Societal attitudes in Armenia mean that men are encouraged from boyhood to take on leadership positions while women are relegated to secondary roles. Traditional female stereotypes dominate the media, advertising and even children’s textbooks. Gender-based violence, trafficking and harassment are rife.
Almost one in ten Armenian women are subjected to occasional or regular beatings by a husband or partner, according to a study supported by the United Nations Population Fund. A quarter of women face psychological violence, and 1 in 30 have experienced sexual violence, according to the study. Over 60 per cent of women say they experience controlling behaviour with many women handing over their earnings or savings to their partner against their will.
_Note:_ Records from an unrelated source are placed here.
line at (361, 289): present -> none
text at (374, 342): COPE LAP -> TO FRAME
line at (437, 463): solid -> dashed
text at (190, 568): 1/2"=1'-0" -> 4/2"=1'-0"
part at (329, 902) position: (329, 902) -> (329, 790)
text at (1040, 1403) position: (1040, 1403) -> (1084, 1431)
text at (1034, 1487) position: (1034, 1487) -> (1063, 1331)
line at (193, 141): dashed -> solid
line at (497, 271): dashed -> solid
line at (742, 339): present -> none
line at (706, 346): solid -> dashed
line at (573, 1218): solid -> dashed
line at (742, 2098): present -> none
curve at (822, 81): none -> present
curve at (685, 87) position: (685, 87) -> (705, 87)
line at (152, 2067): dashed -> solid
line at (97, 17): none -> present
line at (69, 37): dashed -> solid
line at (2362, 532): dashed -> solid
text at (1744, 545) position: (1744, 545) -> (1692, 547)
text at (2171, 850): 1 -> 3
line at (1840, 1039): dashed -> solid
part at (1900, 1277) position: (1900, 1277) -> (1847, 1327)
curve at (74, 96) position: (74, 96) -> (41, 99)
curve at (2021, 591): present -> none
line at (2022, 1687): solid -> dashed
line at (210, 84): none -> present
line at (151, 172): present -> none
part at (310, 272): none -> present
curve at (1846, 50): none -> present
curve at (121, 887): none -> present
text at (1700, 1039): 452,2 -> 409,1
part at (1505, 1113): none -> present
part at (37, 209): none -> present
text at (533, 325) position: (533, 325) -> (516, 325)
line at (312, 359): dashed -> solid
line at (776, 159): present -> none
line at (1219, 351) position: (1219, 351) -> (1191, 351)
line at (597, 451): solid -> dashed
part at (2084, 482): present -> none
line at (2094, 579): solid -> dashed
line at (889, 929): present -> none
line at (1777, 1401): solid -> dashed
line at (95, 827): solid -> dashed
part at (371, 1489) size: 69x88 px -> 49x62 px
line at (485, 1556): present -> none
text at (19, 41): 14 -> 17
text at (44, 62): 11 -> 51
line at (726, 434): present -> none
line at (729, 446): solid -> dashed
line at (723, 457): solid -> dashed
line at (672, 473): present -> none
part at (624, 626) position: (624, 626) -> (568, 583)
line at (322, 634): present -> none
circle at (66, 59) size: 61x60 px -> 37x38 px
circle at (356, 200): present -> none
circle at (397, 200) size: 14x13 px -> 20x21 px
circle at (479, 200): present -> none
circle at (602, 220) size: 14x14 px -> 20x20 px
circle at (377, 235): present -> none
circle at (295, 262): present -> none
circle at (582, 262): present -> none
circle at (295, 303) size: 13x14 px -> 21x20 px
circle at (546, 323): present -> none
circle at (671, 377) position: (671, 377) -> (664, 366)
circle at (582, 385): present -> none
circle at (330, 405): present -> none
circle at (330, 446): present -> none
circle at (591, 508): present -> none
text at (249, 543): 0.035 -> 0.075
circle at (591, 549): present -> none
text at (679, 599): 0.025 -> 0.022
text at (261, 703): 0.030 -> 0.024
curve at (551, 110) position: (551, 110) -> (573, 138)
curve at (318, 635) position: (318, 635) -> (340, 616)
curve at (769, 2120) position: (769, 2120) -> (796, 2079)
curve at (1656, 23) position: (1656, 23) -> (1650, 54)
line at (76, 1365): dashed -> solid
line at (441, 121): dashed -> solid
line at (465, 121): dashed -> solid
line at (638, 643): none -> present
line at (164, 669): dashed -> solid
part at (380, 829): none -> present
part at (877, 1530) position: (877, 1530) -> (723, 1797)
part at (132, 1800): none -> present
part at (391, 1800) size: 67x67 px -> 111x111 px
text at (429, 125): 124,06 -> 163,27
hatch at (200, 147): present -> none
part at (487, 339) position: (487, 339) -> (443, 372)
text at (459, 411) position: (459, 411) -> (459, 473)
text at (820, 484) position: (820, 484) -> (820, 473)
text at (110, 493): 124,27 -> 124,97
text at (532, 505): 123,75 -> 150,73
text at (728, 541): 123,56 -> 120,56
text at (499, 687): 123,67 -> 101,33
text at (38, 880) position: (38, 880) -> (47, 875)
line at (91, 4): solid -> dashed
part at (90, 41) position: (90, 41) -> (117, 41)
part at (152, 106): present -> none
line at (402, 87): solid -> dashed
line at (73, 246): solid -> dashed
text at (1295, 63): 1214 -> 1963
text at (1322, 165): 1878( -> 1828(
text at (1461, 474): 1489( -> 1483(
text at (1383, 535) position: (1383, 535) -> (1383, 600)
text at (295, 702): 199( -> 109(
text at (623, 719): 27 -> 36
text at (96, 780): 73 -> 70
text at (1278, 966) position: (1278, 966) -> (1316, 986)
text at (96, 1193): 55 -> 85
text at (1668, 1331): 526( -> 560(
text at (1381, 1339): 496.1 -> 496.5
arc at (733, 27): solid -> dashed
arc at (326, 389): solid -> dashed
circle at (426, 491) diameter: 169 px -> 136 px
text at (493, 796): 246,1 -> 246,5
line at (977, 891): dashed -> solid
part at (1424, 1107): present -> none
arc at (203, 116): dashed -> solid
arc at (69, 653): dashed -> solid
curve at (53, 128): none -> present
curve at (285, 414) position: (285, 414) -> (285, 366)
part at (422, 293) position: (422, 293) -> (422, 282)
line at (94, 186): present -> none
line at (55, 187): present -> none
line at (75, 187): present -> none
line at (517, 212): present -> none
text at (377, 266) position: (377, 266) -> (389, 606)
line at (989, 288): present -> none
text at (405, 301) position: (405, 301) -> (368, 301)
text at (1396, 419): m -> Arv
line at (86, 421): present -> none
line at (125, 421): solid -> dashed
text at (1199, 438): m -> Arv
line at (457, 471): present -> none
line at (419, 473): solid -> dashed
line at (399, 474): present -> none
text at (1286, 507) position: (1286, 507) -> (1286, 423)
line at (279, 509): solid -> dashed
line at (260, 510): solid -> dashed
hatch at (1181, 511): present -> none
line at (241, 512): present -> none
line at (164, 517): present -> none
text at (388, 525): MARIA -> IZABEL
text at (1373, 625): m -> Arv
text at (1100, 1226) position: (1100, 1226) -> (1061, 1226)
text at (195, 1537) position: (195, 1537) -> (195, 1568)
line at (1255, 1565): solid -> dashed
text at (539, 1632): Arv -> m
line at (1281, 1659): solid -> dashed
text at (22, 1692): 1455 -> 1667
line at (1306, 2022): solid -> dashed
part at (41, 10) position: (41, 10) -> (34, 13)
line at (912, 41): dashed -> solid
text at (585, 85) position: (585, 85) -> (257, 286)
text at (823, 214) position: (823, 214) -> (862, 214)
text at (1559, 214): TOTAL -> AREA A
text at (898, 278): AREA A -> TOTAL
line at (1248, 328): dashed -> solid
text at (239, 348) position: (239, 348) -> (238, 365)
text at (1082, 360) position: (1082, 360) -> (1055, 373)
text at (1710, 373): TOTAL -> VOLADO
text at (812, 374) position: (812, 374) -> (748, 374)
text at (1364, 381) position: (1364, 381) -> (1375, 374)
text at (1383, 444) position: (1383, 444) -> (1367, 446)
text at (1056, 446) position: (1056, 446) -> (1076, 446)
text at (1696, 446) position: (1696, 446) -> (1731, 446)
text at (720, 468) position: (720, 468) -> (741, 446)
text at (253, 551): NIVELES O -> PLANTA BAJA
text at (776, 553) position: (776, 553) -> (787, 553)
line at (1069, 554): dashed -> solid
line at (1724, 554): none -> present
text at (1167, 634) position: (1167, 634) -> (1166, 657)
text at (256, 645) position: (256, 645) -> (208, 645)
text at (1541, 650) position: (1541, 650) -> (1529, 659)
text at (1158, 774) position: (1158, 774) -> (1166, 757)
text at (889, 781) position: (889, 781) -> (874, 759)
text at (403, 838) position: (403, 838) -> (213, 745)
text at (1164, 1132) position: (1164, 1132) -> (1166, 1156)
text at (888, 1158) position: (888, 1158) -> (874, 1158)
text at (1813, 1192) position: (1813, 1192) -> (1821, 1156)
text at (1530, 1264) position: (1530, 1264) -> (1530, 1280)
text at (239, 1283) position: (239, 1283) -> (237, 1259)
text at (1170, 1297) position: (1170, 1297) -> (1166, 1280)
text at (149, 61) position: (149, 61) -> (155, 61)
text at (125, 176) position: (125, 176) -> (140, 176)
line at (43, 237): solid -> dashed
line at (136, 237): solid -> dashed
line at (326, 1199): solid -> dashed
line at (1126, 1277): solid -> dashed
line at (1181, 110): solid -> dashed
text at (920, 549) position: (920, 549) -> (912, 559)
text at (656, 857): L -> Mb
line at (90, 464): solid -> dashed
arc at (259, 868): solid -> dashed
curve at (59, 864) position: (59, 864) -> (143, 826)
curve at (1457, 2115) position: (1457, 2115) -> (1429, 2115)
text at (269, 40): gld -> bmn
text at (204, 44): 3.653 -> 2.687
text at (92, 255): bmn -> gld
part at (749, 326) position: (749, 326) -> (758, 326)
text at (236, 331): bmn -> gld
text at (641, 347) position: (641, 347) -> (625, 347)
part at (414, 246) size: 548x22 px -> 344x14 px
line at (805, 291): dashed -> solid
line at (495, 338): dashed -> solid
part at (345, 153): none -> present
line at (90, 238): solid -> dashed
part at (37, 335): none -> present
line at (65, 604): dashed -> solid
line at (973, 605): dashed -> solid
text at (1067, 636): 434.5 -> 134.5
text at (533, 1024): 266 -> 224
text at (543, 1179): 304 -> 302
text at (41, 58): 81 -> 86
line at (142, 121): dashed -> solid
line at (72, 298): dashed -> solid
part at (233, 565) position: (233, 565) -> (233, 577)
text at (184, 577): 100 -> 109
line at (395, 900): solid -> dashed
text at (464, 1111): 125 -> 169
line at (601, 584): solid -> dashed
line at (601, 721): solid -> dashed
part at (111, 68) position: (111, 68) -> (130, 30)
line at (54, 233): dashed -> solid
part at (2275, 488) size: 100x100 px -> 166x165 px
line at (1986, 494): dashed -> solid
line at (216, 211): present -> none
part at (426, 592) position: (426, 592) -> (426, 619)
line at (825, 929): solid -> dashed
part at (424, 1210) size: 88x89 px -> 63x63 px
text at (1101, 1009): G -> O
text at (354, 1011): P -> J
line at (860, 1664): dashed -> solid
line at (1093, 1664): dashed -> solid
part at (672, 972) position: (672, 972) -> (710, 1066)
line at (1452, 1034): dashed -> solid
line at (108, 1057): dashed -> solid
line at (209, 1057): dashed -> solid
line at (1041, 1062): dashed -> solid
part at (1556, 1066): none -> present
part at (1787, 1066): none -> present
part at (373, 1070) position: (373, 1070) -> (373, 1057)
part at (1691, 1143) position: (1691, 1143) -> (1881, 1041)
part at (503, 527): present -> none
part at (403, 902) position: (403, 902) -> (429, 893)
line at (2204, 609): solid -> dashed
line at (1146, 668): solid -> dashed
Poverty and unemployment further fuel the violence. Violence against women has an immense impact on their physical and psychological health. Women and girls believe that in order to change attitudes, there must be a political will to support women’s progress.
WRCA has set up a crisis centre, which offers legal aid and counselling to victims of domestic violence. It offers training courses on women’s rights and gender-based violence, while simultaneously lobbying and advocating for changes in legislation that will address gender discrimination in all its forms. The centre also provides a telephone hotline for emergencies.
WRCA provides a safe space where women can share their experiences, educate themselves and receive the support they need to better their lives and take control of their futures. It organises regular roundtable discussions as well as a career club for women.
The organisation offers prenatal programmes for pregnant women and sexual health courses for adolescent girls. WRCA has benefited 2,000 people so far, 90 per cent of whom are females.